Trecho:
::::

Coréia do Norte adquire material para enriquecer urânio
da Efe, em Tóquio
A Coréia do Norte informou aos Estados Unidos que, no início de setembro, comprou material para enriquecer urânio de um terceiro país, afirmou nesta segunda-feira a agência local de notícias Kyodo, que cita fontes diplomáticas.
Ao admitir a compra de um tipo de encanamento de alumínio, Pyongyang reconheceu pela primeira vez, embora implicitamente, que iniciara um programa nuclear secreto, diz a Kyodo.
A confirmação aconteceu durante a reunião bilateral ocorrida entre Coréia do Norte e Estados Unidos nos dias 1º e 2 de setembro, em Genebra.
Desse encontro, participaram o negociador e vice-ministro de Assuntos Exteriores norte-coreano, Kim Kye-gwan, e o negociador nuclear americano, Christopher Hill.
No entanto, a Coréia do Norte não chegou a afirmar que tinha um programa de enriquecimento de urânio, e também não forneceu dados sobre o país que comercializou este material, apesar de ter sido cogitada a a possibilidade de o Paquistão e a Rússia terem feito a venda.
Em 2002, os Estados Unidos denunciaram que a Coréia do Norte mantinha admitido ter iniciado um programa secreto de enriquecimento de urânio, extremo que Pyongyang nunca havia desmentido desde então.

::::

Linhas fornecidas:
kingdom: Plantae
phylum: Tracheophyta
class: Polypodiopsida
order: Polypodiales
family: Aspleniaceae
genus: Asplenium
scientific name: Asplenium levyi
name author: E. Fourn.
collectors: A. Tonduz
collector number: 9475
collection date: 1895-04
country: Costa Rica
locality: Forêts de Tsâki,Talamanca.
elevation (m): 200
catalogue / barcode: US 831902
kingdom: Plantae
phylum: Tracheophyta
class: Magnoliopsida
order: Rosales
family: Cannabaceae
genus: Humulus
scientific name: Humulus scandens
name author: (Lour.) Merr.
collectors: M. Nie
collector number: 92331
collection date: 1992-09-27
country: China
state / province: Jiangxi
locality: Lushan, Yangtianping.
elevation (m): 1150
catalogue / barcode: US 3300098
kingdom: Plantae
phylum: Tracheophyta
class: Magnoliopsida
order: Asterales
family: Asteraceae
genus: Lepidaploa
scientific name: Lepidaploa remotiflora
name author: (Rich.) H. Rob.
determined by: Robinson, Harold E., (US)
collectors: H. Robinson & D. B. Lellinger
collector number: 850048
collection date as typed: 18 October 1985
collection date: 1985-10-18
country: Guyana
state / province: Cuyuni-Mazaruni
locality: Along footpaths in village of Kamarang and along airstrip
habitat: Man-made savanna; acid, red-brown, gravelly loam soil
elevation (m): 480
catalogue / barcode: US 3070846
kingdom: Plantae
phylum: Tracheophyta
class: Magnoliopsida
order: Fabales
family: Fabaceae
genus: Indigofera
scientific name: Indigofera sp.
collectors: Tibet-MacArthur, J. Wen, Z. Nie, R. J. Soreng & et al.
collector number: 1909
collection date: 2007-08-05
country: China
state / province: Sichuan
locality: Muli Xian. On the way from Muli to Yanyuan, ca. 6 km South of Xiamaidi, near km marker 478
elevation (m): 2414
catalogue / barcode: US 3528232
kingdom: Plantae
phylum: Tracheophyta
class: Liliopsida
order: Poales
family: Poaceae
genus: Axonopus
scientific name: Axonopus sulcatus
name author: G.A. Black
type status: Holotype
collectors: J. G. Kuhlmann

::::

Tarefa A: Segundo a notícia sobre a compra de material nuclear pela Coréia do Norte, por que se diz que Pyongyang reconheceu pela primeira vez, ainda que implicitamente, um programa nuclear secreto? Responda em uma a três frases.
Tarefa B: Retome a notícia sobre a compra de material para enriquecer urânio pela Coréia do Norte a partir do ponto em que o texto termina.
As linhas foram obtidas de uma fonte diferente da do trecho.

Resposta esperada A: Segundo a Kyodo, a Coréia do Norte admitiu ter comprado de um terceiro país um tipo de encanamento de alumínio, material usado para enriquecer urânio. O reconhecimento foi apenas implícito, pois o país não chegou a afirmar que tinha um programa de enriquecimento de urânio.

Resposta esperada B:
As informações da Kyodo são divulgadas quando os países envolvidos nas negociações multilaterais --as duas Coréias, Estados Unidos, China, Rússia e Japão-- começaram a definir o calendário da segunda fase do processo de desmantelação das instalações nucleares norte-coreanas, seguindo o estipulado em fevereiro.
Na segunda fase do processo de desnuclearização da península coreana, Pyongyang terá que dar informações sobre seu programa nuclear, e desmantelar todas as instalações em troca de assistência econômica, energética e humanitária.
Na primeira fase, concluída em julho, Pyongyang fechou a central de Yongbyon --seu maior complexo nuclear-- e os países envolvidos nas negociações começaram o envio de petróleo ao regime comunista.